Revenue Department Begins Taxing Foreign-Sourced Income
As of 1 January B.E. 2567 (2024), the Revenue Department has enforced its department instruction P. 161/2566 to tax any Thai citizen or a foreigner with Thai residency, who receives an income within Thailand. Sources of income earned outside of Thailand are excluded from taxation, however.
This instruction falls under Section 41 paragraph 2 of the Revenue Code regarding income assessment, which considers sources of incomes within Thailand and overseas into account for an income tax.
However, there is an exemption from being subject to income tax in Thailand by meeting one of the following conditions:
- The individual must not reside in Thailand for 180 days or more in a particular tax calendar year.
- Invest on a foreign investment fund or Depositary Receipt.
- Does not bring an income from overseas into Thailand.
Case Examples
Case 1: An individual who resided in Thailand for 300 days, worked in Thailand and received a wage from an employer in the United Kingdom. Therefore, this Thailand resident is subject to pay income taxes as his residency period is more than 180 days by the virtue of Section 41 of the Revenue Code.
Case 2: An individual residing in Australia who worked for the employer from Thailand and received a salary from such an employer. For this case, this individual is subject to pay an income tax for Thailand, as this individual receives the income from the employer who operates a business in Thailand, as defined by Sections 40 and 41 of the Revenue Code.
Case 3: An individual was assigned to work for a Japanese company based in Thailand for 90 days and received a salary for 3 months from the parent company in Japan. As a result, this individual is not subject to pay income tax in Thailand, but is subject to pay the tax in Japan because Thailand and Japan have a double tax agreement.
Double Tax Agreement (DTA)
This agreement exempts any individual residing in Thailand and the country where Thailand has signed the agreement with from paying income taxes on both countries. To clarify, an individual can pay income taxes in the country where the individual is currently residing. The DTA has several purposes regarding income tax:
- Prevent double taxation for reducing financial burdens among individuals.
- Avoid conflicts on taxing rights ensuring income is taxed once or at a reduced rate.
- Ensure fair treatment on taxation from discrimination.
- Prevent tax evasion and fraud by sharing information with the contractual party.
- Promote economic activity in stimulating cross-border transactions and investments between the treaty countries.
As of 9th October 2023, Thailand has signed the DTA with 61 countries. Nevertheless, the individual may be subject to double taxation in Thailand and the country where Thailand is not a contractual party to the DTA.

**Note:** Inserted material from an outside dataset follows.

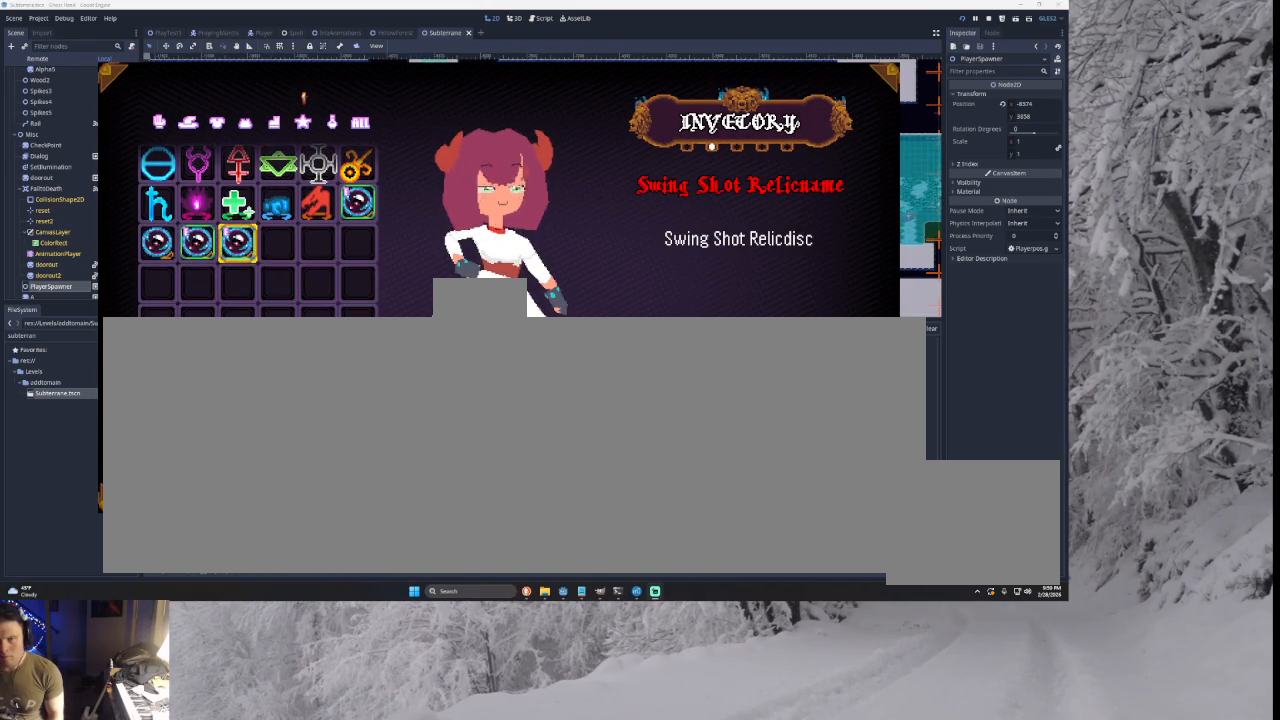
{"buttons": [], "left_stick": "center", "right_stick": "center", "events": [[67, "SQUARE", "up"], [167, "left_stick", "left"], [467, "left_stick", "center"]]}
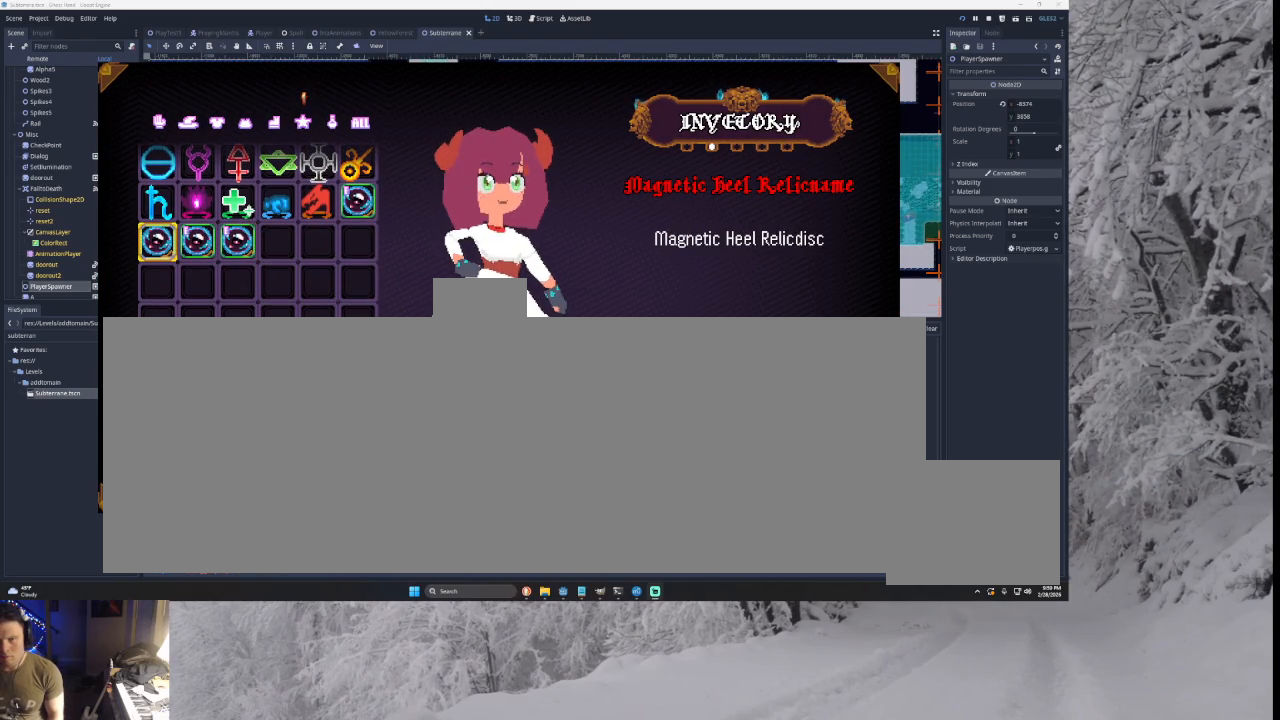
{"buttons": [], "left_stick": "center", "right_stick": "center", "events": []}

Armenia | Australia | Austria |
Bahrain | Bangladesh | Belarus |
Belgium | Bulgaria | Cambodia |
Canada | Chile | China (People’s Republic) |
Cyprus | Czechia | Denmark |
Estonia | Finland | France |
Germany | Hong Kong | Hungary |
India | Indonesia | Ireland |
Israel | Italy | Japan |
Korea | Kuwait | Laos |
Luxembourg | Malaysia | Mauritius |
Nepal | Netherlands | New Zealand |
Norway | Oman | Pakistan |
Philippines | Poland | Romania |
Russia | Seychelles | Singapore |
Slovenia | South Africa | Spain |
Sri Lanka | Sweden | Switzerland |
Taiwan | Tajikistan | Turkey (Turkiye) |
Ukraine | United Arab Emirates | United Kingdom |
United States of America | Uzbekistan | Vietnam |
Tax laws are often complex and subject to change, and it’s crucial to stay informed about these developments, especially when they can significantly impact your financial planning and obligations. Please consult with qualified tax professionals for personalized advice and to ensure compliance with the latest regulations. Remember, staying informed and seeking expert guidance are key steps in effectively managing your financial responsibilities, both domestically and abroad.